Eyman bristles at plan for raising fees

Published: March 9th, 2008

Olympia, WA - State lawmakers in Olympia are poised to adopt a batch of fee increases that probably will raise more than $100 million next year.

But Initiative 960 sponsor Tim Eyman says the approach lawmakers are taking to fee increases violates both the letter of the law and the spirit of the recently approved ballot measure.

House Majority Leader Lynn Kessler said Saturday that about 80 fees will be increased by the Legislature this session. The fees include higher tuition and increases to lab and parking fees at state colleges and universities. They also include an array of occupational license fees, such as boosting the annual license fee for people who sell explosives to $50, up from $25.

About 20 of those fee increases will be put into a single measure, House Bill 3381, while other fee increases will be authorized in the revised state operating, capital and transportation budgets, Kessler said. Still others will appear in separate bills.

“We’re definitely limiting the number,” said Kessler, a Democrat from Hoquiam. “We know that 960 is supposed to shed daylight on fees and taxes. People need to know what they are. And they will, for dam inspections, radiology licenses, elk hunting licenses, denturists … .”

Eyman said he’d prefer that each fee increase be done in a separate bill. That way, there would be a separate vote on each fee so that voters “would know who is raising my hunting license.

“Nothing under 960 says they can’t clump them together,” Eyman said. “That’s all fine. But it violates the spirit of I-960.”

What’s really bothersome, Eyman said, are parts of the bill that would give agencies the discretion to raise fees as bureaucrats see fit, rather than having the Legislature specifying and approving set amounts.

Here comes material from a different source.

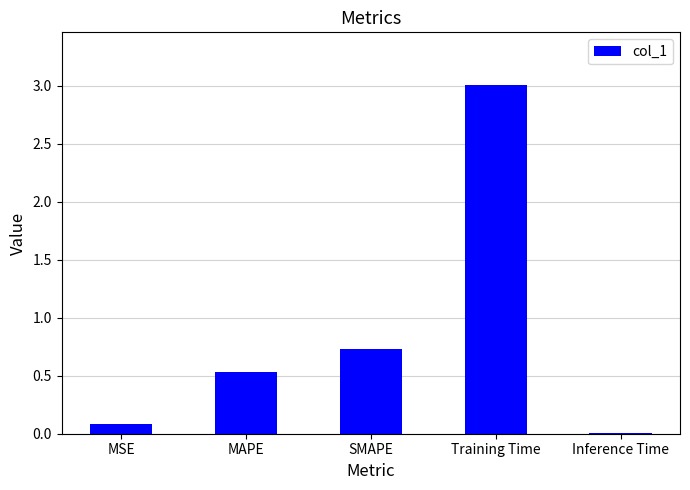

What is the change in value from MAPE to Training Time?

+2.5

For instance, the Legislature previously instructed the state Department of Labor and Industries to set up a program to inspect manufactured homes and said the agency could set up a fee schedule that would cover its inspection costs. HB 3381 said the agency “is hereby authorized to do so.”

Eyman says that amounts to “legislative malpractice,” because the Legislature would be handing off its responsibility, contrary to the intent of I-960.

“The people want to return the authority to impose or increase fees from unelected officials at state agencies to the duly elected representative of the Legislature or to the people,” the initiative says.

“We don’t want autopilot fee increases,” Eyman said. “We don’t have the power to vote them out of office if they make a decision that we disagree with.”

Kessler said the Legislature gave authority to state agencies and universities to raise fees and tuition last year, before I-960 took effect. But some university officials believe they need the Legislature to reauthorize fee increases, so, just to be on the safe side, the Legislature is repeating some of the permission it gave last year, she said.

Another provision of I-960 is likely to play into the hands of minority Republicans, and majority Democrats are mindful of that, Kessler said. That provision is the one that requires the governor’s budget office to produce a report detailing the impact of fee increases on taxpayers over a 10-year period.

That means when the budget office early next week issues a report that says the fees will raise $100 million next year, it also will say the increase will be $1 billion over a decade.

“We know they are going to spin this some way,” Kessler said.

Wolfgang Opitz, deputy budget director for Gov. Chris Gregoire, said the newness of I-960 presents problems.

For one, the governor’s budget proposal was released only two weeks after I-960 took effect, but the budget had been prepared much earlier. That’s one reason Gregoire’s budget had no fee increases, he said.

It wasn’t clear – and still isn’t, in some instances – what constitutes a fee, “and how much new permission is needed,” he said.

I-601, which voters approved in 1993, also set limits on how much the Legislature could raise fees. But that was phased in and was implemented over an 18-month period, Opitz said.

I-960, however, took effect right away.

“There’s this legislative expectation that we’re supposed to know everything that we don’t,” Opitz said.